Supply and demand: Why sustainability is the answer
There are many places a retailer might look for a piece of sage wisdom about the state of the market and its shift towards a sustainable future. But there’s one place many – especially those in the luxurious world of fashion – might have overlooked, and that’s eggs.
Thanks to a combination of animal welfare activism, celebrity chef Jamie Oliver and the rise of organic food, the egg market has seen rapid shifts over the past decade or two. As an increasing number of consumers feel uncomfortable purchasing eggs from caged chickens, it no longer pays to cut costs by forcing hens to live in inhumane conditions.
As customers become more aware of the ethical implications of caged eggs, the increased demand means free-range farmers are able to buy more land, reduce their costs in other, more ethical ways, and have a better chance of sustaining themselves into the future.
The same shifts are taking place in the world of fashion. As consumers increasingly demand more from their favourite brands, it no longer pays to be the fashion equivalent of caged eggs. In fact, it’s downright bad for business.
Many fashion retailers argue that making the choice to “go sustainable” will inevitably lower their margins or add to their costs. They hide behind this excuse, and claim that it’s simply not viable at their price point. I’d argue that in most cases, this simply isn’t true.
But it’s not good enough to ask your customers to pay the price for socially and environmentally conscious clothing. Instead of jacking up prices and expecting consumers to absorb the difference, retailers need to start using smart business decisions to keep costs down. It’s up to retailers to help make consumers’ decisions simpler and easier by thinking sustainably from the outset.

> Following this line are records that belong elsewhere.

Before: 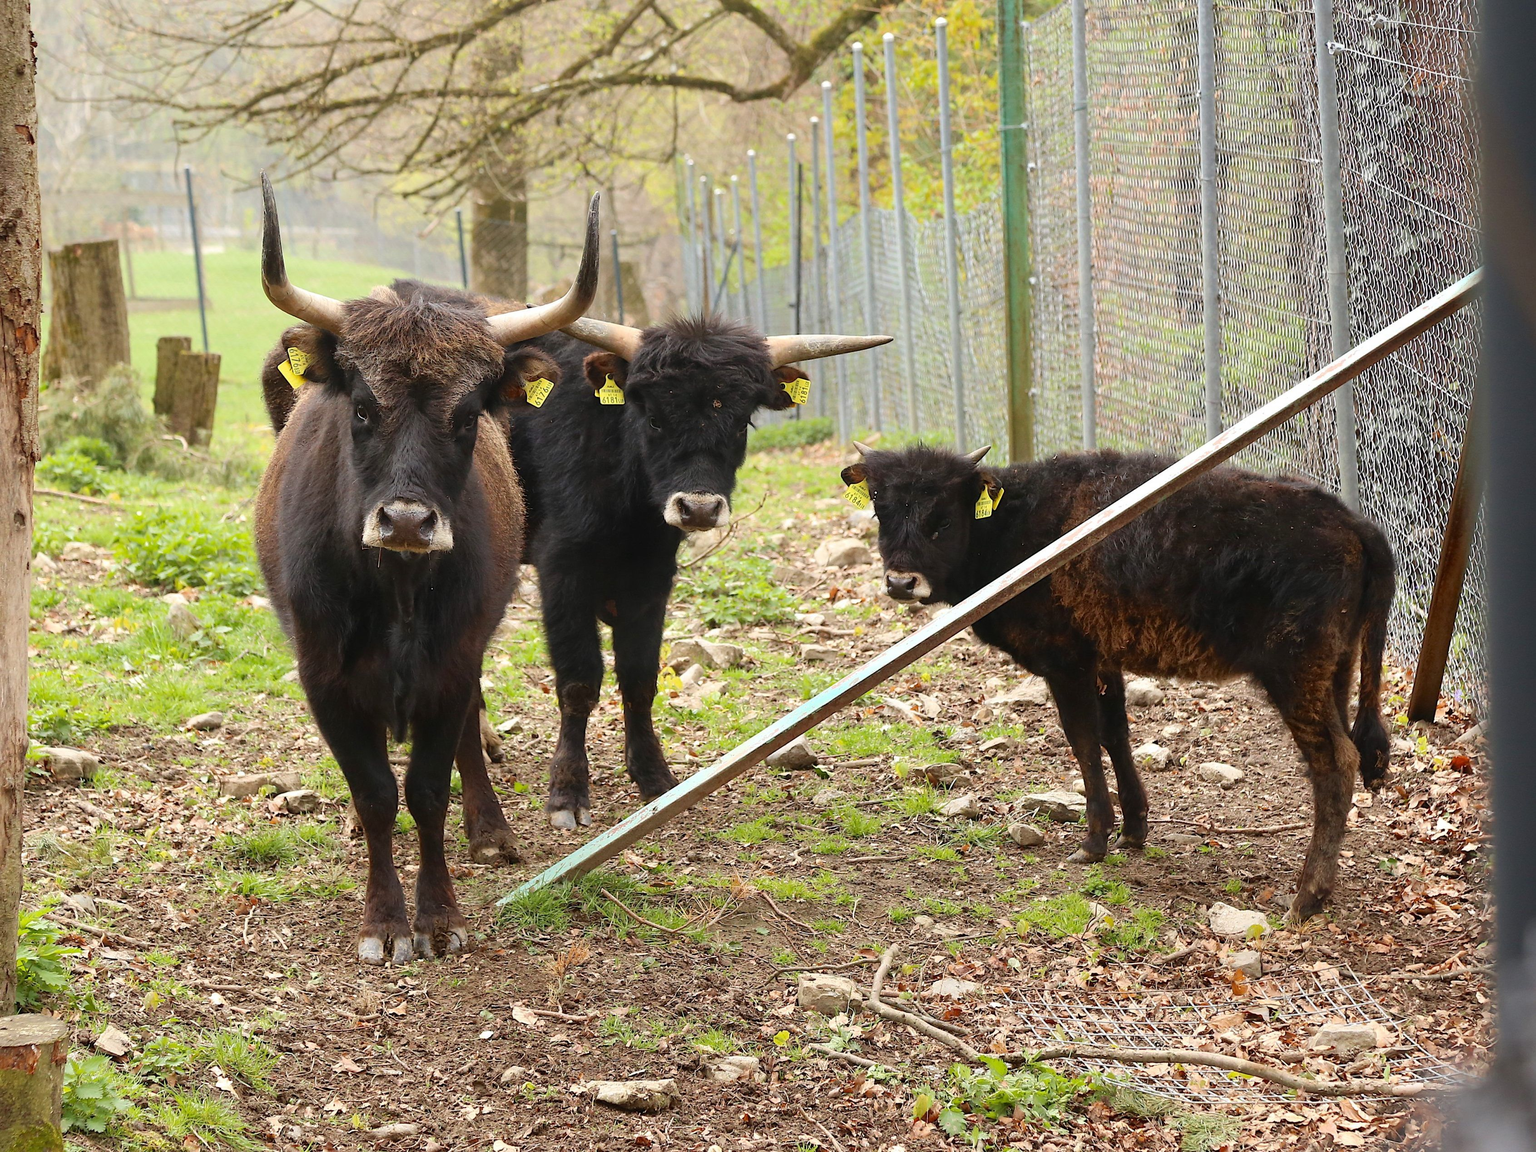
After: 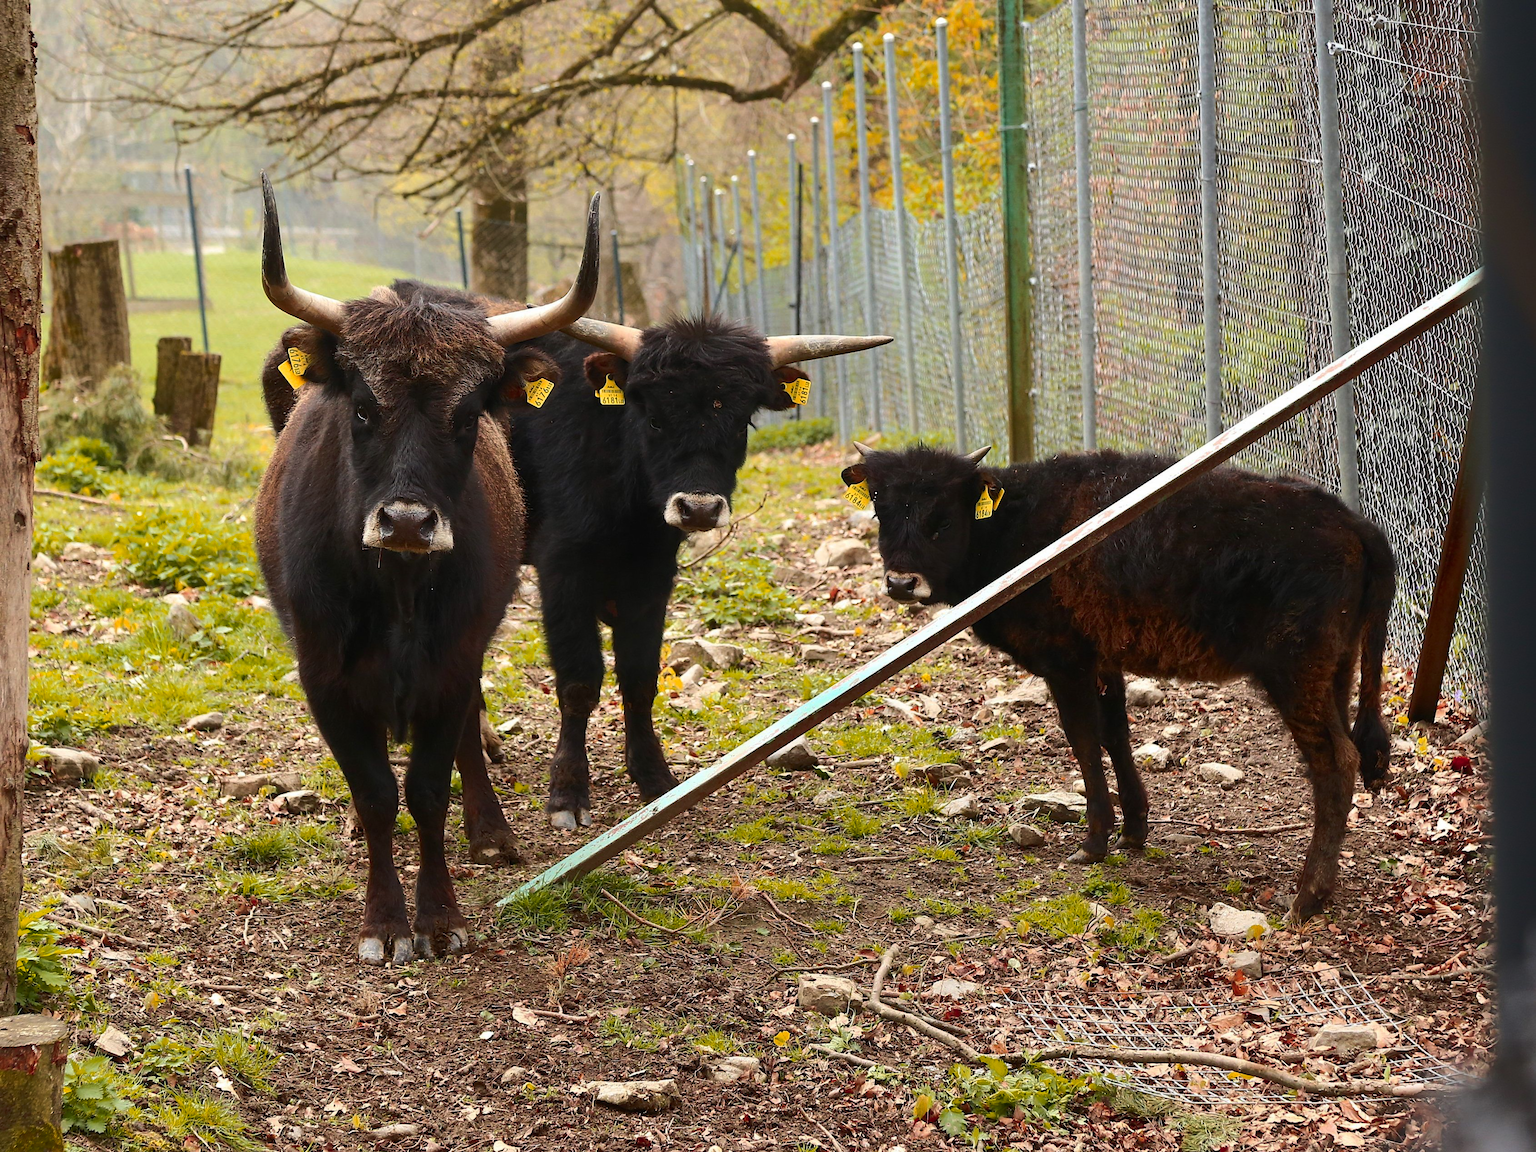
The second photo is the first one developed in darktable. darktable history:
tone curve: curves: ch0 [(0, 0) (0.003, 0.002) (0.011, 0.007) (0.025, 0.015) (0.044, 0.026) (0.069, 0.041) (0.1, 0.059) (0.136, 0.08) (0.177, 0.105) (0.224, 0.132) (0.277, 0.163) (0.335, 0.198) (0.399, 0.253) (0.468, 0.341) (0.543, 0.435) (0.623, 0.532) (0.709, 0.635) (0.801, 0.745) (0.898, 0.873) (1, 1)]
color zones: curves: ch1 [(0.24, 0.634) (0.75, 0.5)]; ch2 [(0.253, 0.437) (0.745, 0.491)]
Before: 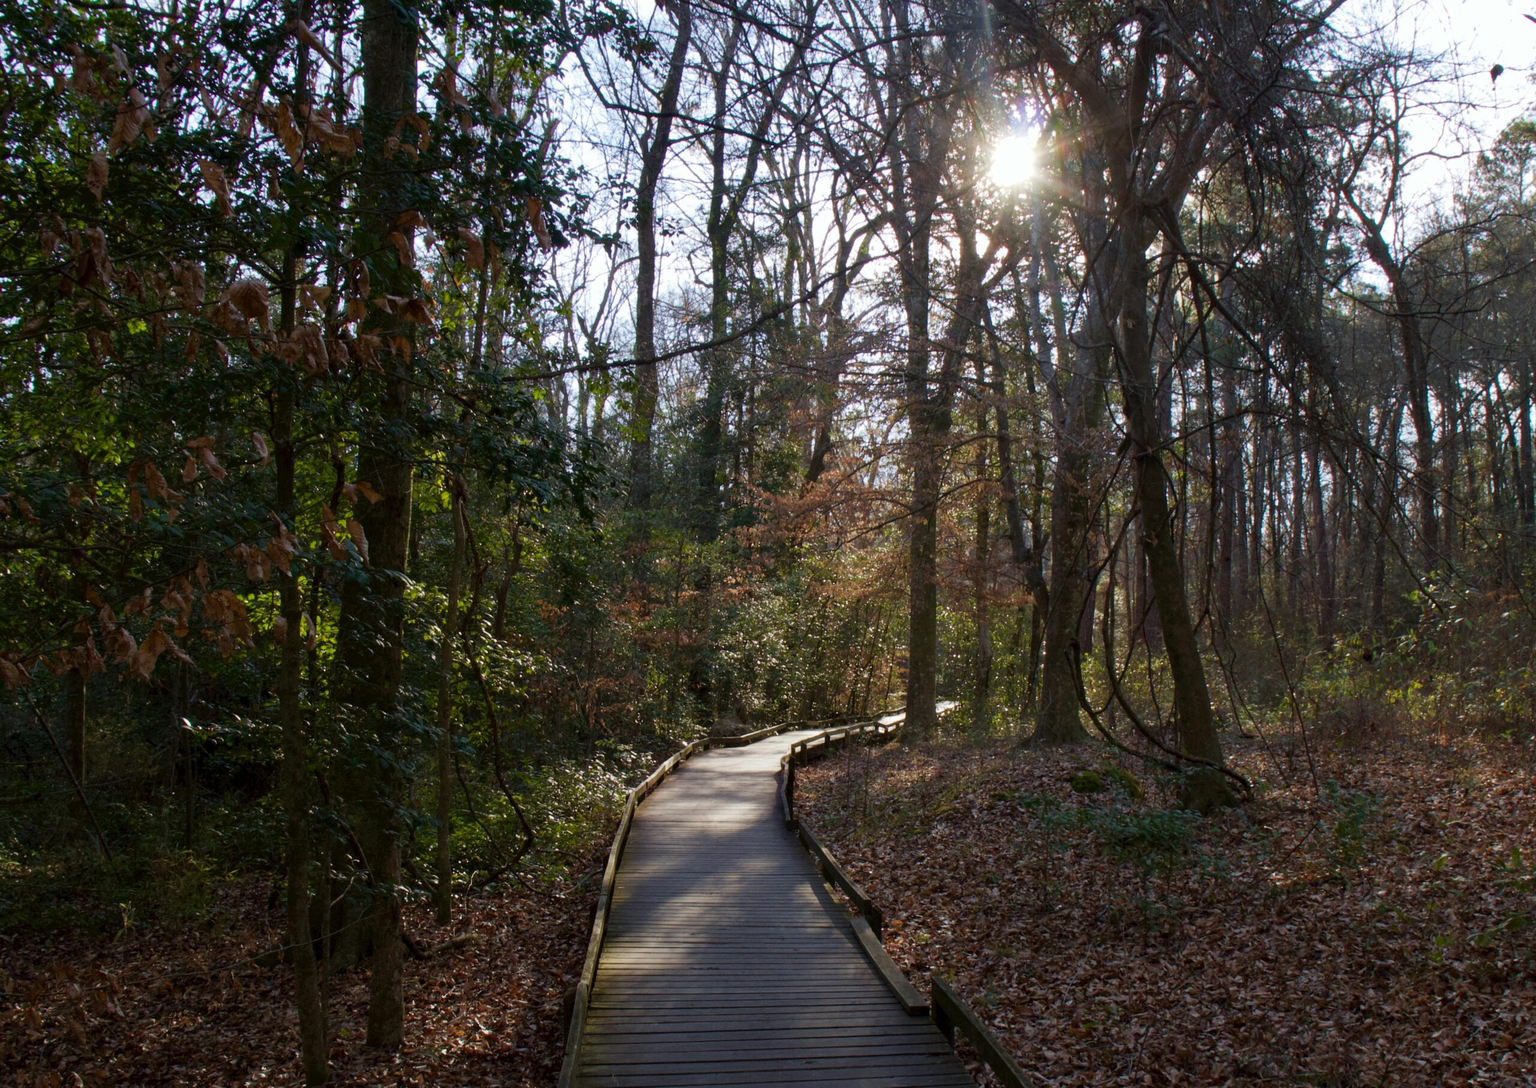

And by “sustainable”, I don’t mean greenwashing your brand or building token “green” messaging into your marketing mix. I mean actively assessing your entire business from the top down, and making tough decisions about your supply chain, your approach to waste and your factory conditions.
A boost in the bottom line
Sustainability is a business mindset too. If you can make decisions today that will see your brand appeal to the increasingly conscious consumers of the future, then you’ll be making yourself sustainable in all senses of the word. It’s economics 101. As demand for sustainable products increases, it paves the way for increased economies of scale. If businesses can learn to become mindful of every little decision they make, then there’s no reason why they can’t scale sustainably.
It’s certainly not an impossible feat, and there are a whole bunch of businesses whose footsteps retailers can follow. Certified B Corp companies, for example, are a new kind of business that balances purpose and profit. They are legally required to consider the impact of their decisions on their workers, customers, suppliers, community and the environment. B Corps are accelerating a global culture shift to redefine success in business and build a more inclusive and sustainable economy.
As demand for socially responsible, ethical and environmentally conscious clothing grows, there’s no reason why retailers can’t keep up by utilising the economies of scale in a positive way. Some time in the very near future, the only brands left standing will be the ones that start thinking consciously today. That’s the true meaning of sustainability.
Paul Elsibai is the founder of ABA Labels, a B Corp-certified, Sydney-based fashion group with social, ethical and environmental responsibility at its core.